**Exercise description**
In the passage on capsular contracture risks below, reproduce word for word the stretch from "- Previous Capsular" through "of the breast.".

**Page text**
While the causes for capsular contracture are not known, medical science has advanced sufficiently to identify circumstances that may put you at greater risk for developing capsule contracture:
- Biofilms and opportunistic bacterial contamination: Opportunistic bacteria that can organize as thin films on the surface of implants are thought to be a leading cause for capsular contracture of breast implants. These bacteria do not normally cause illness, however, when attached to a surface biofilm to the implant, they have been suggested as the stimulus trigger growth and contraction of the fibrous tissue leading to the shrinking of the capsule and distortion of the augmented breast.
- Infection: Following a breast infection, capsule contracture is more likely to develop in the augmented breast.
- Previous Capsular Contracture: Medical studies have shown that any woman who undergoes revision surgery for a previous capsular contracture is at greater risk of recurrent capsular contracture following subsequent surgeries of the breast.
- Hematoma: Hematoma (bleeding in the breast) can trigger an inflammatory reaction leading to capsule contracture.
- Seroma: Fluid collections (seroma) developing around a breast implant have also been shown to increase the risk of developing capsular contracture following breast augmentation.

**Excerpted data**

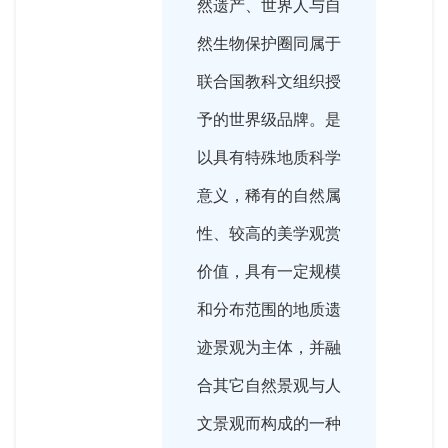
然遗产、世界人与自
然生物保护圈同属于
联合国教科文组织授
予的世界级品牌。是
以具有特殊地质科学
意义，稀有的自然属
性、较高的美学观赏
价值，具有一定规模
和分布范围的地质遗
迹景观为主体，并融
合其它自然景观与人
文景观而构成的一种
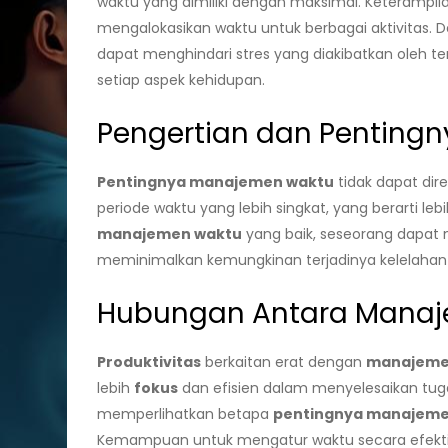
waktu yang dimiliki dengan maksimal. Keteramp
mengalokasikan waktu untuk berbagai aktivita
dapat menghindari stres yang diakibatkan oleh 
setiap aspek kehidupan.
Pengertian dan Penting
Pentingnya manajemen waktu
tidak dapat dir
periode waktu yang lebih singkat, yang berarti le
manajemen waktu
yang baik, seseorang dapat m
meminimalkan kemungkinan terjadinya kelelahan 
Hubungan Antara Manaje
Produktivitas
berkaitan erat dengan
manajeme
lebih
fokus
dan efisien dalam menyelesaikan tuga
memperlihatkan betapa
pentingnya manajeme
Kemampuan untuk mengatur waktu secara efektif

**Answer below**
- Previous Capsular Contracture: Medical studies have shown that any woman who undergoes revision surgery for a previous capsular contracture is at greater risk of recurrent capsular contracture following subsequent surgeries of the breast.